DESCRIPTION OF THE TASK - Report back every line in the data that includes the string "with".

[Collected data]
<<<<

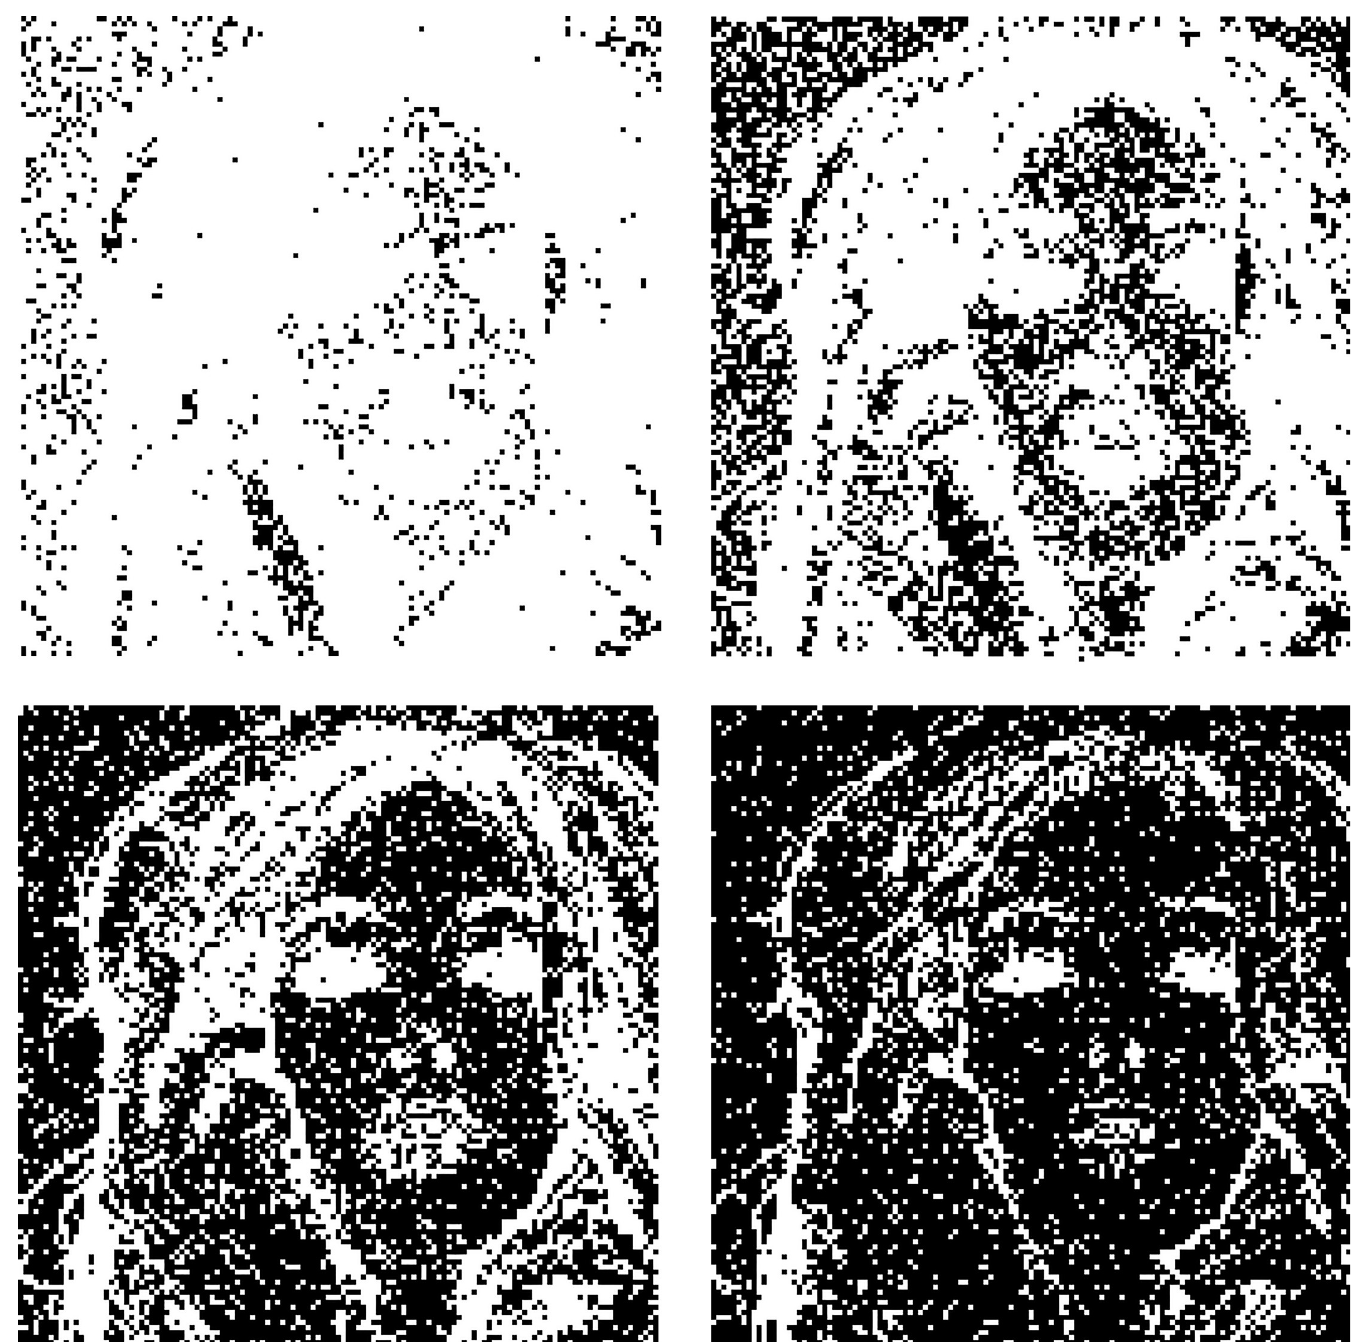
Fig 7. Effect of using the bit toggling technique. (a) λ = 4. (b) λ = 16. (c) λ = 64. (d) λ = 256.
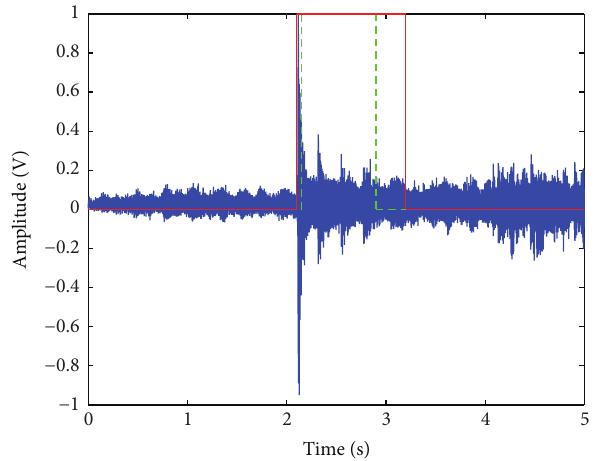
Figure 10: Time-domain waveform comparing an example segmen- tation (red) with the actual endpoints (green).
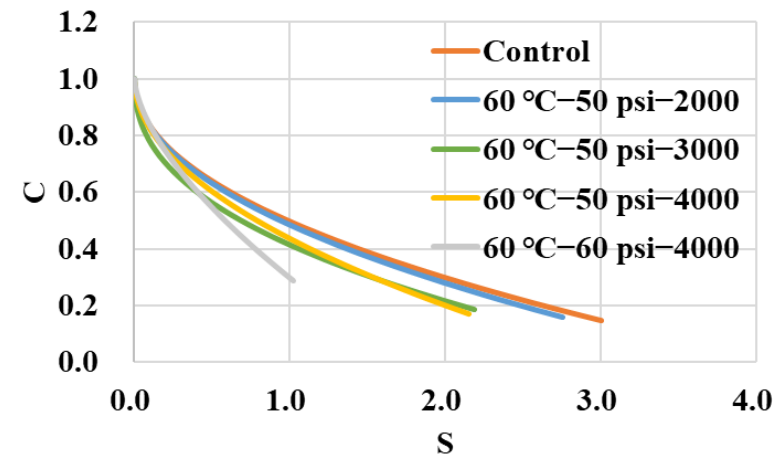
Figure 9. Damage characteristic curves of asphalt binder in LAS tests.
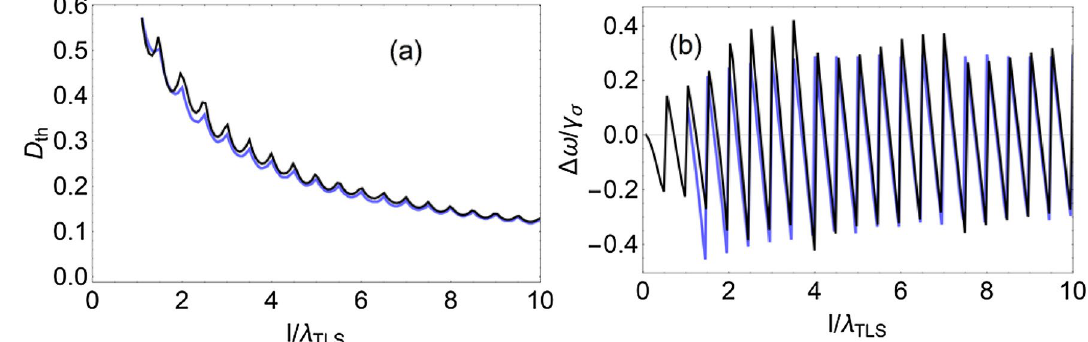
Figure 1. Dependence of the threshold population inversion D th ( a ) and the lasing frequency ω g ( b ) on the length of the active region l at a constant concentration of atoms n . The black line is calculated by the Eq. (4); the blue line is calculated by the Eq. (7). The effective interaction constants between the atoms and the EM mode � α ( x , k ) = � 0 cos ( k x ) and � α ( x , k ) = � 0 sin ( k x ) , where k = ω/ c . The following values of the system parameters are used: � 0 = 10 − 6 ω TLS , γ σ = 5 × 10 − 5 ω TLS , γ D = 1 × 10 − 6 ω TLS , n c = 1.25 × 10 4 (cid:31) − 2 π c /ω TLS = TLS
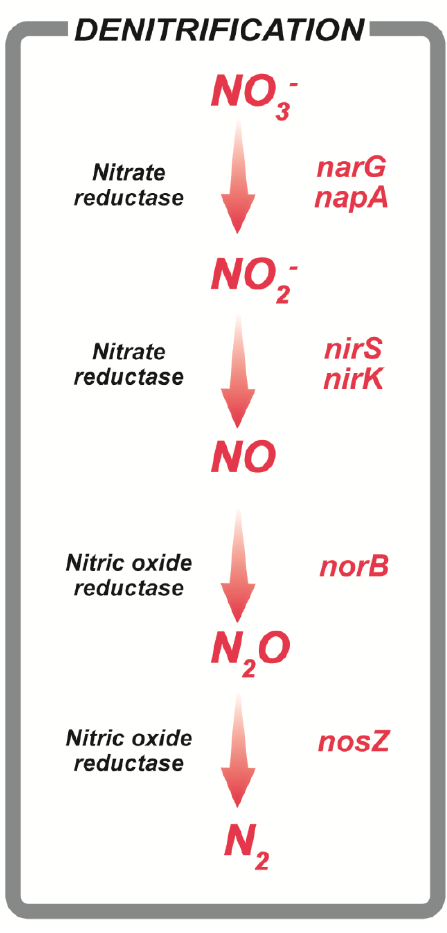
Figure 1. Genes related to denitrification in the nitrogen cycle.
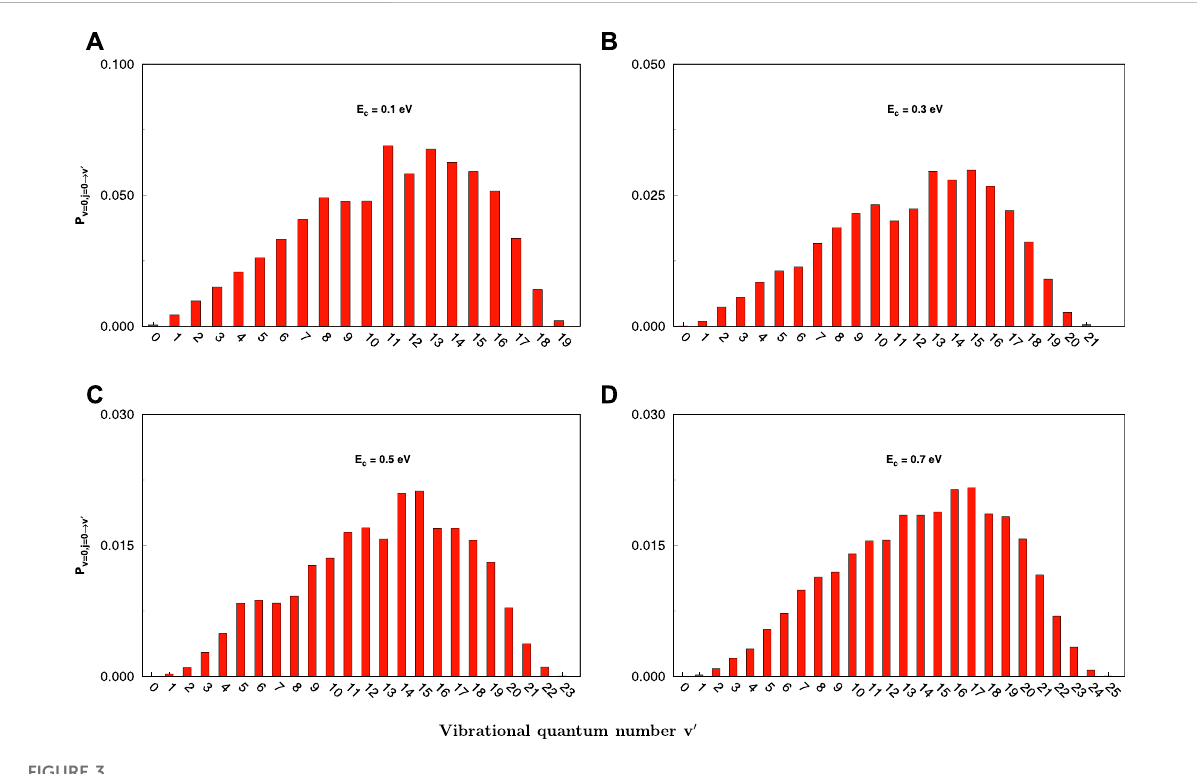
FIGURE 3 Final v ′ state-resolvedreactionprobabilitiesat J =0fortheC + +SH( v =0, j =0) → H+CS + ( v ′ )reactionatselectedcollisionenergies(0.1,0.3,0.5, and 0.7 eV) obtained with the QCT method. (A) for 0.1 eV, (B) for 0.3 eV, (C) for 0.5 eV, (D) for 0.7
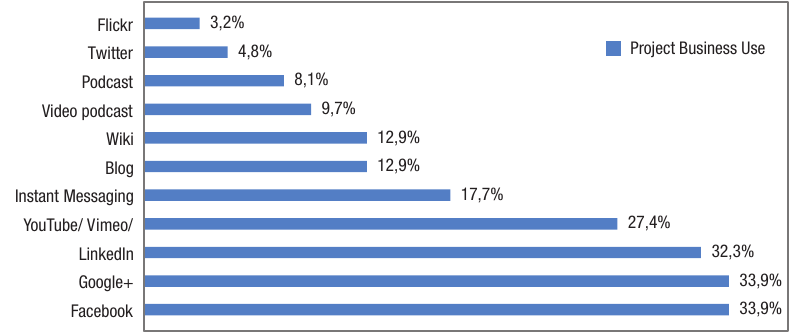
Fig. 7. Usage of social media channels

>>>>

OUTPUT -
Figure 10: Time-domain waveform comparing an example segmen- tation (red) with the actual endpoints (green).
FIGURE 3 Final v ′ state-resolvedreactionprobabilitiesat J =0fortheC + +SH( v =0, j =0) → H+CS + ( v ′ )reactionatselectedcollisionenergies(0.1,0.3,0.5, and 0.7 eV) obtained with the QCT method. (A) for 0.1 eV, (B) for 0.3 eV, (C) for 0.5 eV, (D) for 0.7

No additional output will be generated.